La mise en scène n'est pas déplaisante, mais manque définitivement de mordant. La pièce souffre de plusieurs longueurs, et certaines scènes pourraient être resserrées pour arriver à un rythme plus soutenu. Quelques détails aussi, comme un appel d'un homme anonyme au jeune Dave qui n'a pas vraiment de répercussion sauf sous-entendue, ou encore la disparition de la tête d'une carcasse d'ours dans le fond de la cour arrière nous fait demander parfois la nécessité ou la valeur de telle ou telle partie du spectacle. D'autres moments valent le coup d'oeil, comme celui de la scène du «To be or not to be», devenu une cérémonie amérindienne autour d'un crâne. Le texte, malgré quelques bons moments (drôles ou non), comporte plusieurs gros clichés: la jeune veuve amérindienne qui dansait dans les bars de Montréal, le nouveau chef indien qui ne semble pas avoir un gros QI mais qui adore les films XXX et qui boit le vin au goulot... bref des préjugés qui n'aident pas du tout la pièce. Il ne faut pas s'attendre non plus à un niveau de jeu hors du commun : la plupart des performances vont de «passable» à correct. Le jeune Dave est meilleur dans son rôle d'Hamlet que celui de «Dave», aux gestes beaucoup trop précipités; Marjolaine Mckenzie malgré certains moments qui passent bien par son ton naturel de jeune Amérindienne, n'est malheureusement pas crédible dans, entre autres, sa scène finale. Le meilleur et le plus surprenant est Charles Bender, celui qui adore la France et qui voudrait y déménager. Son jeu est fluide, bien campé et sa diction est excellente. Le personnage aussi est intéressant: «On s'est fait fourrer avec la terre, check nous ben faire la passe avec l'eau» de dire celui-ci. Bien entendu, il veut reprendre certains territoires pour vendre l'eau au prix fort, quand la pénurie d'eau douce arrivera dans quelques années. Un homme qui voit les capacités économiques de leur terre... et un frère jaloux qui aurait tant voulu pouvoir aimer sa soeur. On sent la peine, la colère dans la scène de la bataille entre lui et Dave, qui en fait une des meilleures de la pièce.
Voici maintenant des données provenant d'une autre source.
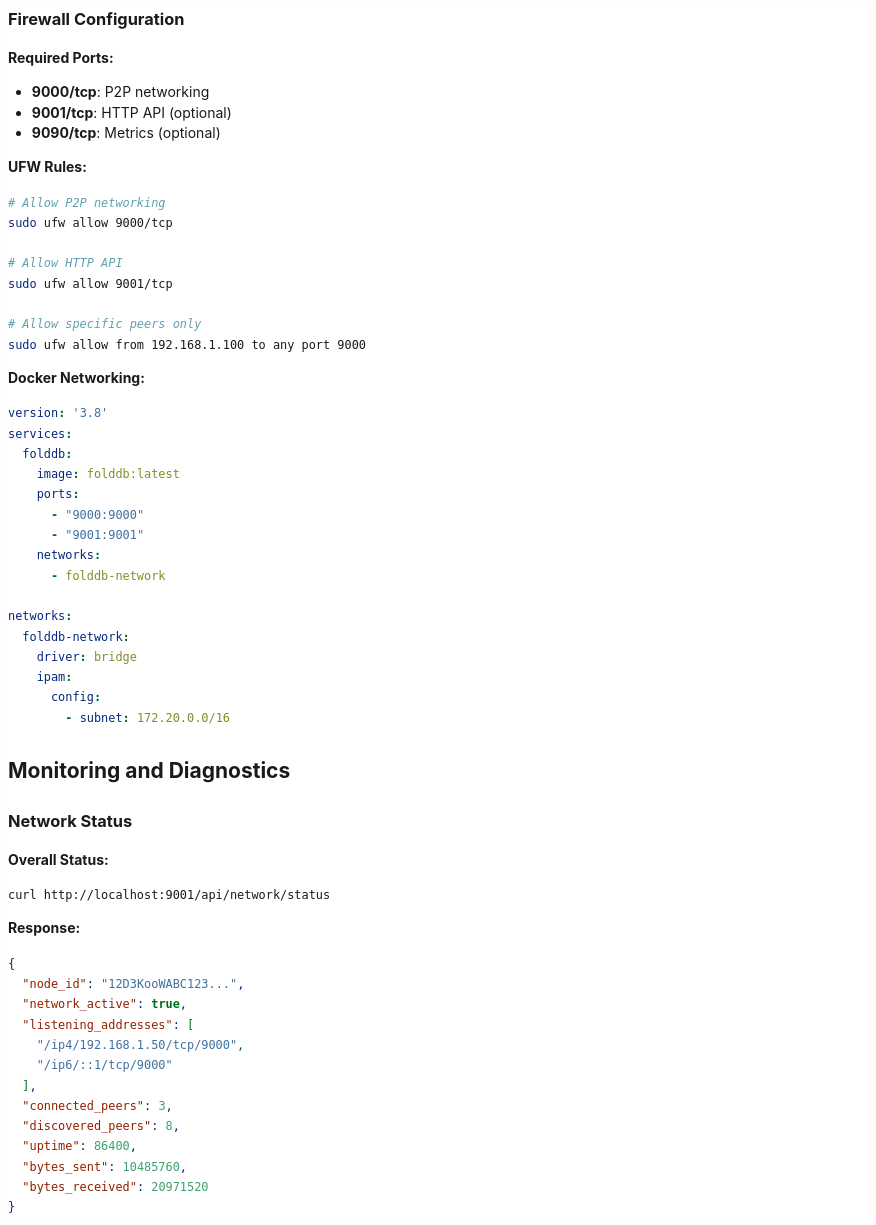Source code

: ### Firewall Configuration

**Required Ports:**
- **9000/tcp**: P2P networking
- **9001/tcp**: HTTP API (optional)
- **9090/tcp**: Metrics (optional)

**UFW Rules:**
```bash
# Allow P2P networking
sudo ufw allow 9000/tcp

# Allow HTTP API
sudo ufw allow 9001/tcp

# Allow specific peers only
sudo ufw allow from 192.168.1.100 to any port 9000
```

**Docker Networking:**
```yaml
version: '3.8'
services:
  folddb:
    image: folddb:latest
    ports:
      - "9000:9000"
      - "9001:9001"
    networks:
      - folddb-network

networks:
  folddb-network:
    driver: bridge
    ipam:
      config:
        - subnet: 172.20.0.0/16
```

## Monitoring and Diagnostics

### Network Status

**Overall Status:**
```bash
curl http://localhost:9001/api/network/status
```

**Response:**
```json
{
  "node_id": "12D3KooWABC123...",
  "network_active": true,
  "listening_addresses": [
    "/ip4/192.168.1.50/tcp/9000",
    "/ip6/::1/tcp/9000"
  ],
  "connected_peers": 3,
  "discovered_peers": 8,
  "uptime": 86400,
  "bytes_sent": 10485760,
  "bytes_received": 20971520
}
```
On connaît bien les religions, les mythes des continents européen et asiatique. Mais que savons-nous des mythes et légendes des peuples d'ici? Ceux qui définissent ce que nous sommes? Malheureusement, cette pièce qui aurait pu pousser sur ce côté de l'histoire ne va pas très loin en ce sens. On sent que l'auteur et le metteur en scène veulent nous amener sur les thèmes de la déchirure d'une société, de l'absence de l'art (traditionnel ou moderne) dans ces communautés, de la liberté de parole, la corruption et le pourrissement culturel qui l'entoure, le manque total de mémoire des origines des peuples, mais les longueurs et le rythme inégal nous perd et le concept s'étire pour rien.